There are clear benefits and limitations to each approach. At the most basic level, deterministic matching provides a higher-level of confidence, but it can be quite difficult to implement the approach at scale. But, it goes deeper. Let’s say an individual logs into their music streaming account and listens to a pop playlist, yet a friend logs into the same account the next day and listens to a country playlist. It would be difficult for an advertiser to determine which type of music the individual is most interested in, and thus could throw off algorithms that recommend new music for the customer – a nightmare for the perfect customer experience.
Probabilistic matching suffers from the inverse. If a laptop is connected to an IP address at 8 p.m. every night, there wouldn’t be a way to accurately understand the differences between devices and their actual owners. It could be a friend or family member that used the laptop. It wouldn’t be any more than a highly-educated guess. That said unlike deterministic matching, the educated guesswork could be implemented at a larger scale.
The ideal solution: Get the best of both worlds.
Advertisers need to have a hybrid approach that maximizes the power of all of the available identifiers to help them better understand their target audiences and make the right marketing decisions. To deliver a truly personalized and relevant communication to an individual, advertisers need to have a full and accurate view of the consumer. Fortunately, the technology exists to help advertisers turn the need into a reality. Deterministic matching works well for managing core customer data assets. Combined with quality data, advertisers have access to technology to give them the confidence that the individual who saw an advertisement on their mobile phone is the same individual that went into the store and made a purchase. Probabilistic matching plays well when there is a need for reach and scale in targeted advertising events - maximizing the opportunities to locate consumers across devices and locations.

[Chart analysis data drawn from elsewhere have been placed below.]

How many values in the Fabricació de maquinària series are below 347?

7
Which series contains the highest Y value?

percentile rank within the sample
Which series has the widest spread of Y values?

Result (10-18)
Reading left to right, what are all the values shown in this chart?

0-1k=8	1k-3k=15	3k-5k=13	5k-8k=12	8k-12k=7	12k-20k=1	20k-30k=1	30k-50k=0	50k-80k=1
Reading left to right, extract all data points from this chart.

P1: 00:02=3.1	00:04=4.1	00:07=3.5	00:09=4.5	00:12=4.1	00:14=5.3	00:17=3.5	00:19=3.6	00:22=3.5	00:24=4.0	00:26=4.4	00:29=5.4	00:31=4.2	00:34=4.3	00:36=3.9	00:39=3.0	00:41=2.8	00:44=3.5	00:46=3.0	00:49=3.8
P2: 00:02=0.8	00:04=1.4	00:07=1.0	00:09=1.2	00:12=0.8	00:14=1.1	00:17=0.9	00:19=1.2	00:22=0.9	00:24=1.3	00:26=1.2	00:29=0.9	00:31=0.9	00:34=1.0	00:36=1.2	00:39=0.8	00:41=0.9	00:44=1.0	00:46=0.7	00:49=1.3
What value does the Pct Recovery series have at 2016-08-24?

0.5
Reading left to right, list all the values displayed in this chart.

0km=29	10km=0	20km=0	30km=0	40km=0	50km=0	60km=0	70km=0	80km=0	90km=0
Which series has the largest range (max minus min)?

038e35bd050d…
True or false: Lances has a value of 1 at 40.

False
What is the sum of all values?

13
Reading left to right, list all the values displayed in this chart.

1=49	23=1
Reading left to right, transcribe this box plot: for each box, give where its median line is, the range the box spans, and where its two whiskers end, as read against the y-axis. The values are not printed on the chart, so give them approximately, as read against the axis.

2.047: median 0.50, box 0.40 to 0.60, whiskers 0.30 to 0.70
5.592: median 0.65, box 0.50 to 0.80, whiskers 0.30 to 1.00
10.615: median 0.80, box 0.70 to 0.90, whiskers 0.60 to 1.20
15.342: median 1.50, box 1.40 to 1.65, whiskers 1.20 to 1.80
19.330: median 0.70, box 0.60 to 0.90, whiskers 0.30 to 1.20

Also Read: Forward thinking: Reshaping how Marketers View Campaign Attribution
Business success often comes down to a positive customer experience. The ability to attract and retain customers drives any business’s bottom line. And proper identity resolution plays an integral role in building and maintaining a positive experience with customers. Advertisers need to leverage every data point to build an individual’s identity – partial attributes tell an incomplete story. If advertisers can find the happy medium between deterministic and probabilistic methodologies, they will have an opportunity to make the right marketing decisions and better connect with customers.